Stored data entries.
★ ★ ★ ★ ★ ★ ★

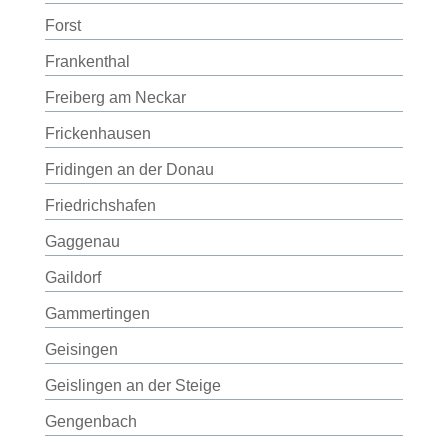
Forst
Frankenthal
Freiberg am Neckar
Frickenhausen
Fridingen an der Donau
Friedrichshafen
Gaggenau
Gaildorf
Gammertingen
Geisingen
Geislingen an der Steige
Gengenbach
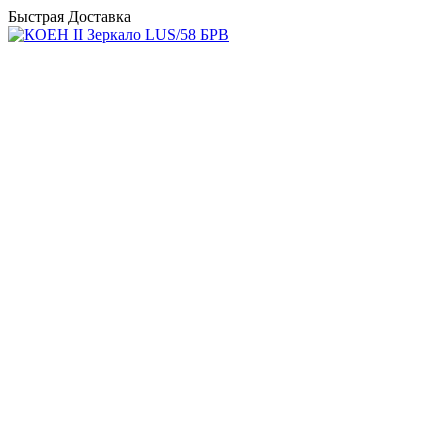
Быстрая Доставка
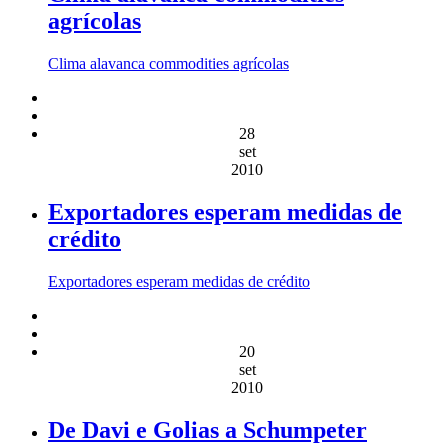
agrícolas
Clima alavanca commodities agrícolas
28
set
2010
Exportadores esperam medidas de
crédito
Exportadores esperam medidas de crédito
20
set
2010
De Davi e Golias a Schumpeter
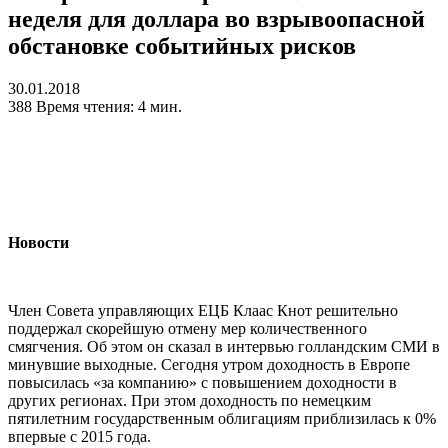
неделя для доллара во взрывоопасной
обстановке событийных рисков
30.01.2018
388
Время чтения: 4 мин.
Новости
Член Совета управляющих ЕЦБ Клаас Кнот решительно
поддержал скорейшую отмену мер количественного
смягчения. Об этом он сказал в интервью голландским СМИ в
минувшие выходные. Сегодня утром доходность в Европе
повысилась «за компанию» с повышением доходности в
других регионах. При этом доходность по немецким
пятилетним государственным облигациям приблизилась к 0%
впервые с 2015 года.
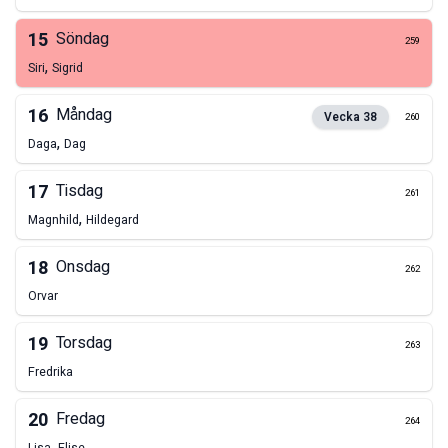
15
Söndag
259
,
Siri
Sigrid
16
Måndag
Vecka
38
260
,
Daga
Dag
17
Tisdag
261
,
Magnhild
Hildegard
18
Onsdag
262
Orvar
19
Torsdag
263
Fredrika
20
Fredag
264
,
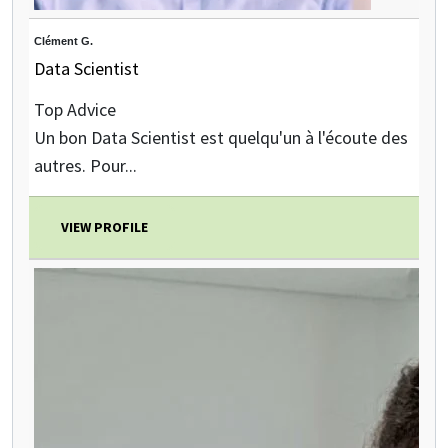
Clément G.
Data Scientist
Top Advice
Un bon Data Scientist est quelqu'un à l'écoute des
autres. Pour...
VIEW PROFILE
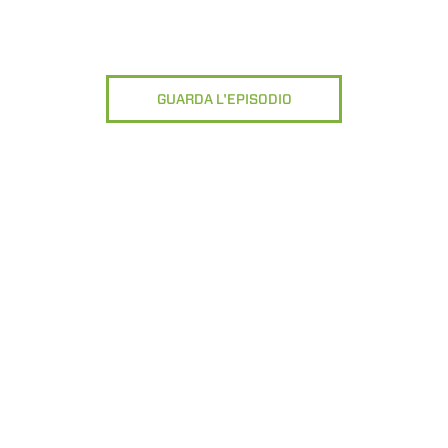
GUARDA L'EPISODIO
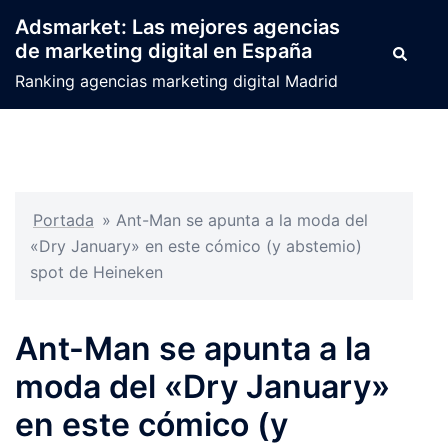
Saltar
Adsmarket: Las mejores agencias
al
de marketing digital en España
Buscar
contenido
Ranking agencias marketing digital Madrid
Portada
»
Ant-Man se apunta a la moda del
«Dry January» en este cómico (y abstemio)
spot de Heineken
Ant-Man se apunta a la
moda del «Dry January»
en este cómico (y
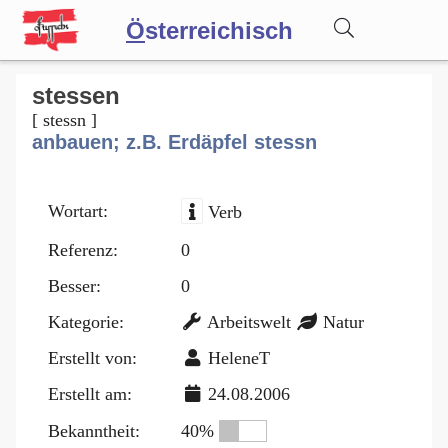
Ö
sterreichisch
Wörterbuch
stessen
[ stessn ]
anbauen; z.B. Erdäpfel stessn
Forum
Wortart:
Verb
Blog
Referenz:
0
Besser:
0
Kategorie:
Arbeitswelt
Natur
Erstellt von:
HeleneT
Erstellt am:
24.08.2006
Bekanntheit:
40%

★ ★ ★ ★ ★ ★ ★

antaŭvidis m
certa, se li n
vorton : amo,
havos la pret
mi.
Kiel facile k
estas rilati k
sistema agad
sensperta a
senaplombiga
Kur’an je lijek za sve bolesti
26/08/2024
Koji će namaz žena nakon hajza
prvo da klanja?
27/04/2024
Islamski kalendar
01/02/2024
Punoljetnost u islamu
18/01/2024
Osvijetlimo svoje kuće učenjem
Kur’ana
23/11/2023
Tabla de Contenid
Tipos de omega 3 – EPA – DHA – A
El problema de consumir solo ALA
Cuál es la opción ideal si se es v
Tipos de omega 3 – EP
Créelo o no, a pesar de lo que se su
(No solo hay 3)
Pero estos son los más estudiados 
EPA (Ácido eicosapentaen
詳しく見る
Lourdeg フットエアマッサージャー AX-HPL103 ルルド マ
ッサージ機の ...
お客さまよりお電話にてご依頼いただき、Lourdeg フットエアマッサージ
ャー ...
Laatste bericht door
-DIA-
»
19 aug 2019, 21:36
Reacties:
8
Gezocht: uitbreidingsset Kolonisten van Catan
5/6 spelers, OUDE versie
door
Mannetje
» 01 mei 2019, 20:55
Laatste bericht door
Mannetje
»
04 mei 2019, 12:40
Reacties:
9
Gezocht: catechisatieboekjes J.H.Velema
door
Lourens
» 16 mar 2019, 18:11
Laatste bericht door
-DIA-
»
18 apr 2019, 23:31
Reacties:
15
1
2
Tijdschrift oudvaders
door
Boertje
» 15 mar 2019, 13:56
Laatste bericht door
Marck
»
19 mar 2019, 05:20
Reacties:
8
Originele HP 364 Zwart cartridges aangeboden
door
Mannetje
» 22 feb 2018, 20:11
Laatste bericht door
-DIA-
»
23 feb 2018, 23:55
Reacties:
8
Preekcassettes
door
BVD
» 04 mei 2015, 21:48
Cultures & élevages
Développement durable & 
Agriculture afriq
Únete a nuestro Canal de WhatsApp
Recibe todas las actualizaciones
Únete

★ ★ ★ ★ ★ ★ ★

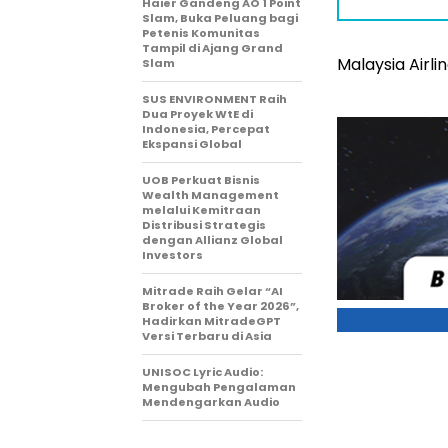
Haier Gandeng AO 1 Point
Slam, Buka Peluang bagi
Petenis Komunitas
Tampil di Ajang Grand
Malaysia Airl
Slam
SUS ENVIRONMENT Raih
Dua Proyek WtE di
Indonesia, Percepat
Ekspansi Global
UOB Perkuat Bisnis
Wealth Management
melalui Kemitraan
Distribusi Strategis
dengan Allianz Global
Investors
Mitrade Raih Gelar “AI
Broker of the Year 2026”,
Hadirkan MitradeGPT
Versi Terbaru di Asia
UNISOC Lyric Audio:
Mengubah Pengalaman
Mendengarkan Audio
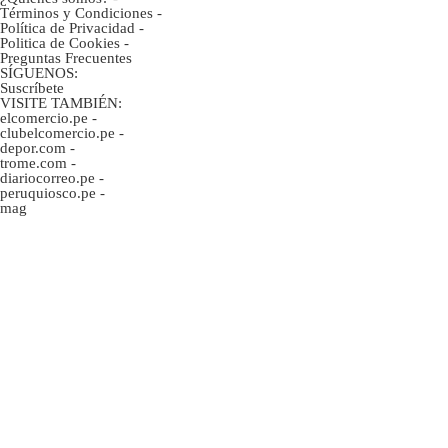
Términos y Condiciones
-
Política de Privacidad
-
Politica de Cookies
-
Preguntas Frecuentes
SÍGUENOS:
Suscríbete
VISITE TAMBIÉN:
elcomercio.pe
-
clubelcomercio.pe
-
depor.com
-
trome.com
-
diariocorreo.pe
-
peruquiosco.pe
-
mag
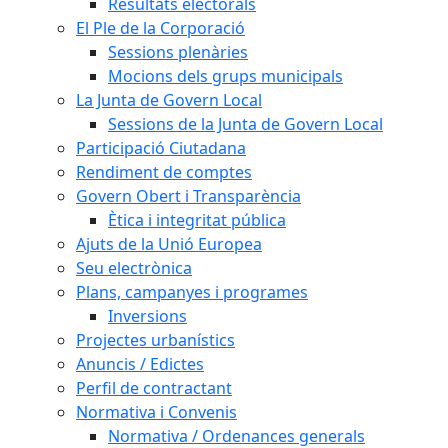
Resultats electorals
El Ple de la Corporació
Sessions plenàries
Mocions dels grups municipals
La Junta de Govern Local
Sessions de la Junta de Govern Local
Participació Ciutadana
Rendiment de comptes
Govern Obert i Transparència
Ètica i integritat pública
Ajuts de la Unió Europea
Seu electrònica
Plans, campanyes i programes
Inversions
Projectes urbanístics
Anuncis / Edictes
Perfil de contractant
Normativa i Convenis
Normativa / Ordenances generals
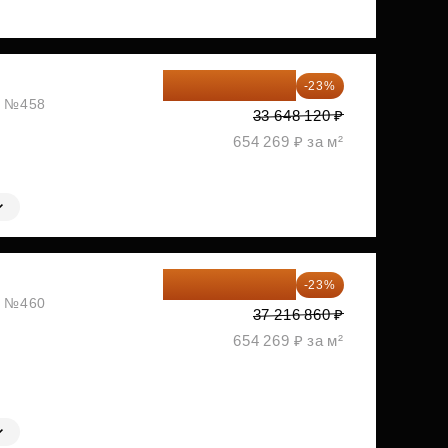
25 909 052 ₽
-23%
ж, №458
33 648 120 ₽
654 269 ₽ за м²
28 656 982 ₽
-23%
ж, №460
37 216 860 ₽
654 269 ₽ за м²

★ ★ ★ ★ ★ ★ ★

Task statement. Duplicate the stretch of lines from the one containing "Resultats electorals" through the one containing "Seu electrònica", including both.

Solution below.
Resultats electorals
El Ple de la Corporació
Sessions plenàries
Mocions dels grups municipals
La Junta de Govern Local
Sessions de la Junta de Govern Local
Participació Ciutadana
Rendiment de comptes
Govern Obert i Transparència
Ètica i integritat pública
Ajuts de la Unió Europea
Seu electrònica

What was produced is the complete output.